Smoking can interfere with the ability to learn and remember things, especially in women, according to a new study.

In the largest study ever to examine the impact of smoking and cardiovascular disease on cognitive function, researchers found that cigarettes can cause significant damage.

A team from the Translational Genomics Research Institute (TGen) in America found that the effects of smoking impact the brain and are apparently more pronounced in women than in men.

Lead author Dr Matt Huentelman, TGen Professor of Neurogenomics, said: “These findings suggest that smoking and cardiovascular disease have an impact on verbal learning and memory throughout adulthood, from the age of 18.

“Smoking is associated with decreased learning and memory function in women, while cardiovascular disease is associated with decreased learning and memory function in men. “

Alzheimer’s disease is most commonly associated with cognitive impairment, but another condition has also been linked to brain impairment called Vascular Contributions to Cognitive Impairment and Dementia (VCID).

This study yielded important results, as cardiovascular disease remains the leading cause of illness and death worldwide. It is also an important predictor of cognitive decline and VCID.

Dr Brian Tiep, Director of Pulmonary Rehabilitation and Smoking Cessation, said: “This study highlights some unpredictable but important gender differences in cognitive decline.

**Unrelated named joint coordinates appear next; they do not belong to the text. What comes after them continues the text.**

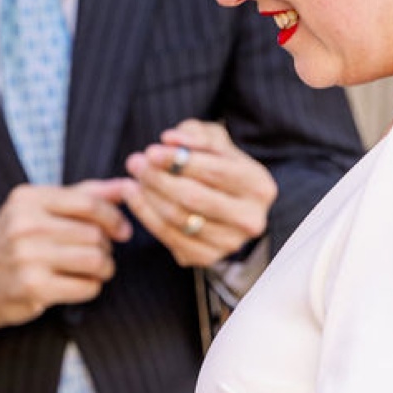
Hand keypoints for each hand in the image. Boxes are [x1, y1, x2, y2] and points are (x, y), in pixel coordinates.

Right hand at [0, 180, 132, 338]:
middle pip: (95, 234)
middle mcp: (25, 224)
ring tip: (94, 270)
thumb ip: (83, 195)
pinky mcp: (33, 287)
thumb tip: (126, 185)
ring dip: (104, 268)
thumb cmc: (15, 242)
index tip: (122, 230)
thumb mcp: (39, 210)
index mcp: (28, 198)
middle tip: (97, 254)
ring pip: (96, 260)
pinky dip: (91, 287)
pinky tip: (78, 285)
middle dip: (105, 247)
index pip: (88, 202)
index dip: (114, 217)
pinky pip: (87, 286)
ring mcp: (28, 256)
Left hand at [124, 120, 274, 267]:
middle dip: (158, 178)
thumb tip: (170, 139)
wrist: (227, 203)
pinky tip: (134, 197)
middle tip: (135, 163)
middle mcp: (250, 219)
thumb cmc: (219, 165)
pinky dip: (145, 215)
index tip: (151, 151)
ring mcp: (230, 242)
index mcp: (259, 186)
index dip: (179, 161)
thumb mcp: (214, 141)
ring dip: (147, 196)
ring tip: (132, 178)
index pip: (215, 171)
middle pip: (193, 197)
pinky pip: (168, 236)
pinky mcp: (207, 257)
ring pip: (177, 218)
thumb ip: (195, 135)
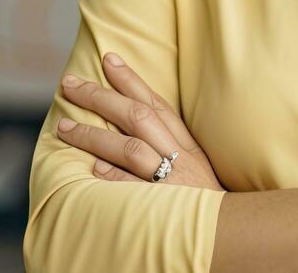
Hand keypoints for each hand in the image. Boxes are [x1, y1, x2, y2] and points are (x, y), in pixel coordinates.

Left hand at [54, 51, 225, 190]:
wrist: (232, 238)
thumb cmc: (207, 206)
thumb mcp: (196, 170)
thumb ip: (169, 149)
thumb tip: (127, 133)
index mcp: (189, 146)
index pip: (157, 104)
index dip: (131, 79)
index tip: (108, 59)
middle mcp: (181, 158)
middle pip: (138, 116)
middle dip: (101, 96)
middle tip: (70, 83)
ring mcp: (173, 181)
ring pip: (131, 147)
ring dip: (95, 135)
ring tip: (64, 127)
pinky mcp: (166, 206)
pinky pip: (135, 188)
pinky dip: (115, 176)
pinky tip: (94, 169)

“The impact on mental acuity appears to be gradual over time – some faster than others. Lifestyle habits related to diet, exercise and smoking certainly have consequences and can differ between men and women. People receiving cancer care can be cognitively affected by cancer and its treatment.

“This study supports the importance of maintaining cardiovascular health and quitting smoking not only to support their cancer care, but also to improve brain function.”

The results of the study were published in the Review of scientific reports.